I just want to note how strange I feel describing the ornamental qualities of modernist architecture. I have been educated to beleieve that Modern Architecture by definition rejects ornamentation, but this is not the ornamentation that Moussavi is referring to.
Very good article, very necessary. Bringing back ‘details’ as part of function and design as one thing is part of our way back to a holistic experience of life. The amazing Louis Sullivan detail looks like it grew on or up with the building and makes it very sensual and changes the proportional relationship dramatically to bring people and the building closer together, like when one is in nature.
The word cosmos can mean ornament. And ornament comes from order, which is linked in PIE to ars - to join, as in art.
cosmos(n.)
c. 1200, "the universe, the world" (but not popular until 1848, when it was taken as the English equivalent to Humboldt's Kosmos in translations from German), from Latinized form of Greek kosmos "order, good order, orderly arrangement," a word with several main senses rooted in those notions: The verb kosmein meant generally "to dispose, prepare," but especially "to order and arrange (troops for battle), to set (an army) in array;" also "to establish (a government or regime);" "to deck, adorn, equip, dress" (especially of women). Thus kosmos had an important secondary sense of "ornaments of a woman's dress, decoration" (compare kosmokomes "dressing the hair," and cosmetic) as well as "the universe, the world."
https://www.etymonline.com/word/cosmos
ornament(n.)
c. 1200, ournement, "an accessory; something that serves primarily for use but also may serve as adornment; ornamental apparel, jewels," from Old French ornement "ornament, decoration," and directly from Latin ornamentum "apparatus, equipment, trappings; embellishment, decoration, trinket," from ornare "to equip, adorn," from stem of ordo "row, rank, series, arrangement" (see order (n.)).
The sense shift in English to "something employed simply to adorn or decorate, something added as an embellishment, whatever lends grace or beauty to that to which it is added or belongs" is by late 14c. (this also was a secondary sense in classical Latin). Meaning "outward appearance, mere display" is from 1590s. The figurative use is from 1550s; the meaning "one who adds luster to one's sphere or surroundings" is from 1570s.
ornament(v.)
"to adorn, deck, embellish," 1720, from ornament (n.). Middle English used ournen (late 14c.) in this sense, from Old French orner, from Latin ornare.
order(n.)
c. 1200, "body of persons living under a religious discipline," from Old French ordre "position, estate; rule, regulation; religious order" (11c.), from earlier ordene, from Latin ordinem (nominative ordo) "row, line, rank; series, pattern, arrangement, routine," originally "a row of threads in a loom," from Proto-Italic *ordn- "row, order" (source also of ordiri "to begin to weave;" compare primordial), which is of uncertain origin. Watkins suggests it is a variant of PIE root *ar- "to fit together," and De Vaan finds this "semantically attractive."

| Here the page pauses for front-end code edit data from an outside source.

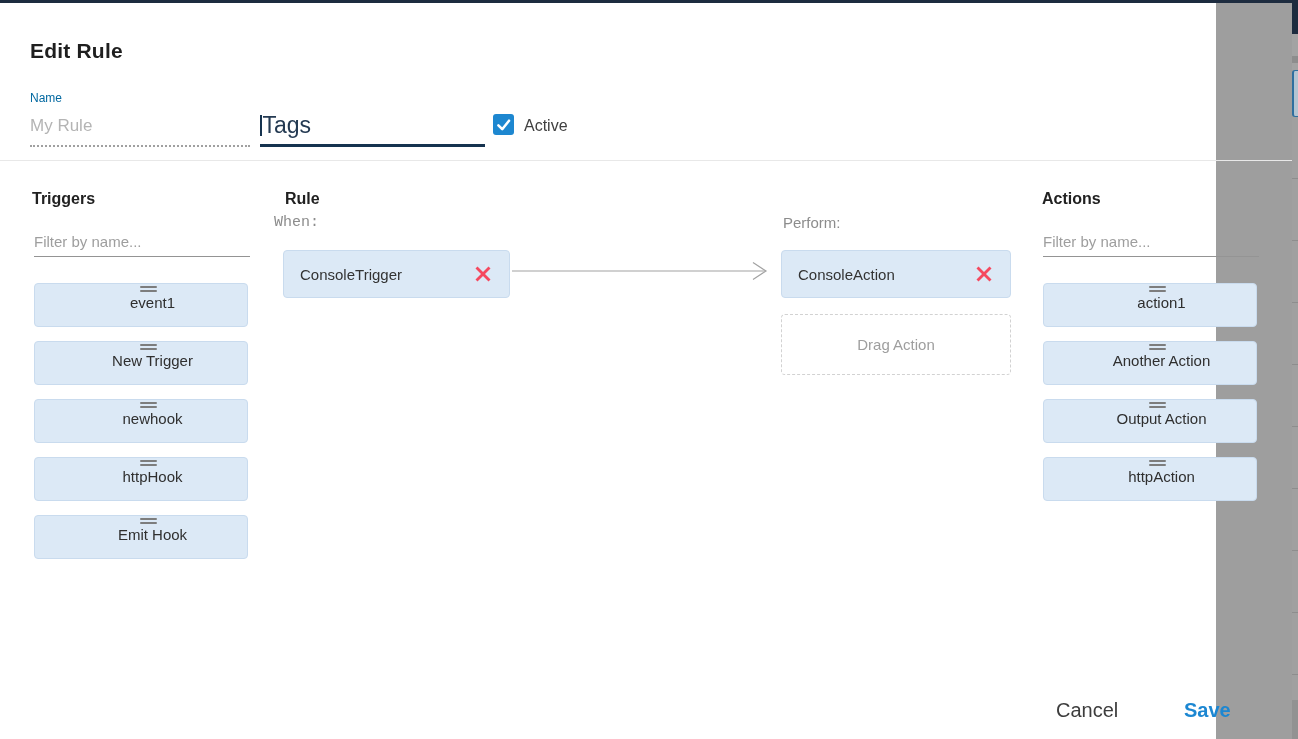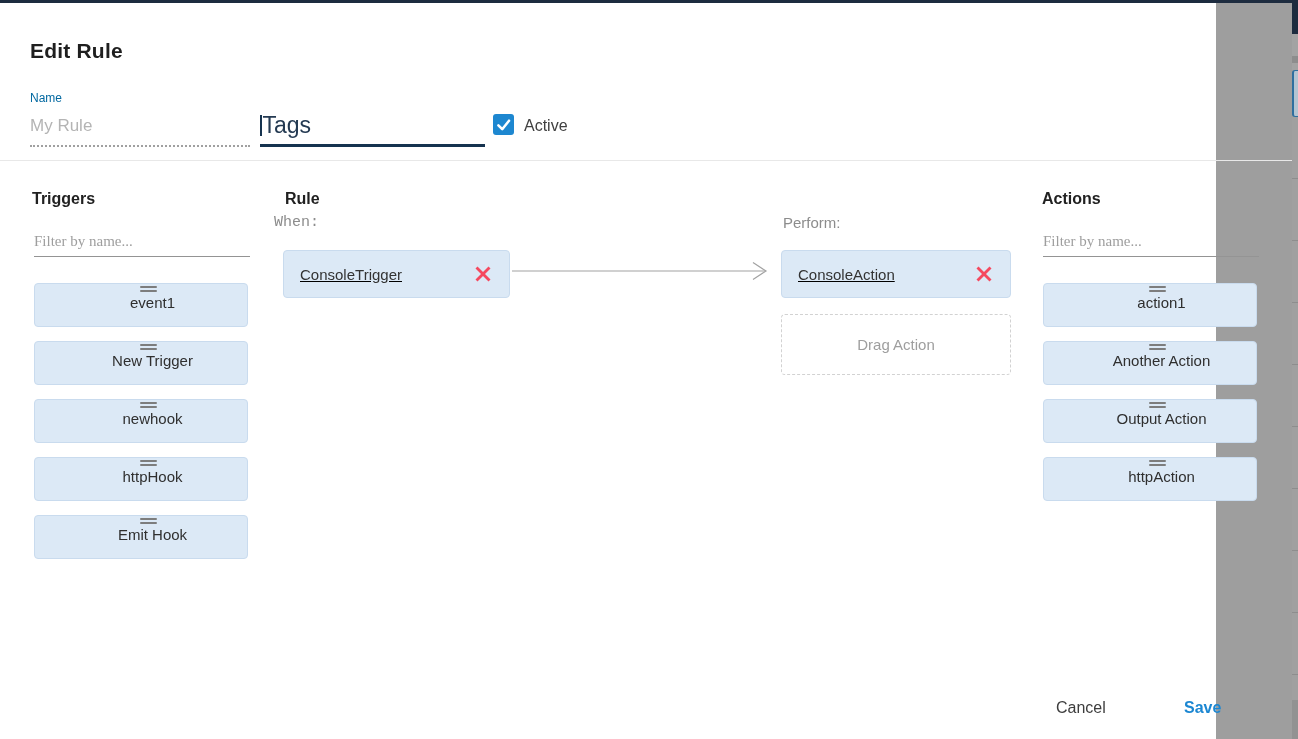--- a/index.html
+++ b/index.html
@@ -47,7 +47,7 @@
   .sub-label { position:absolute; font-size:15px; color:#8c8c8c; }
 
   .filter-input { position:absolute; top:224px; width:216px; height:30px; border:none; outline:none;
-    border-bottom:1px solid #949494; background:transparent; font-family:Liberation Serif, serif;
+    border-bottom:1px solid #949494; background:transparent; font-family:Liberation Sans, sans-serif;
     font-size:15px; color:#333; }
   .filter-input::placeholder { color:#9e9e9e; opacity:1; }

The original English word reflects a medieval notion: "a system of parts subject to certain uniform, established ranks or proportions," and was used of everything from architecture to angels.
https://www.etymonline.com/word/ornament
This is so interesting. I never thought of ornament as intrinsic to the object, it makes sense. I ask myself "where did ornaments go in architecture" from time to time while walking around Montreal.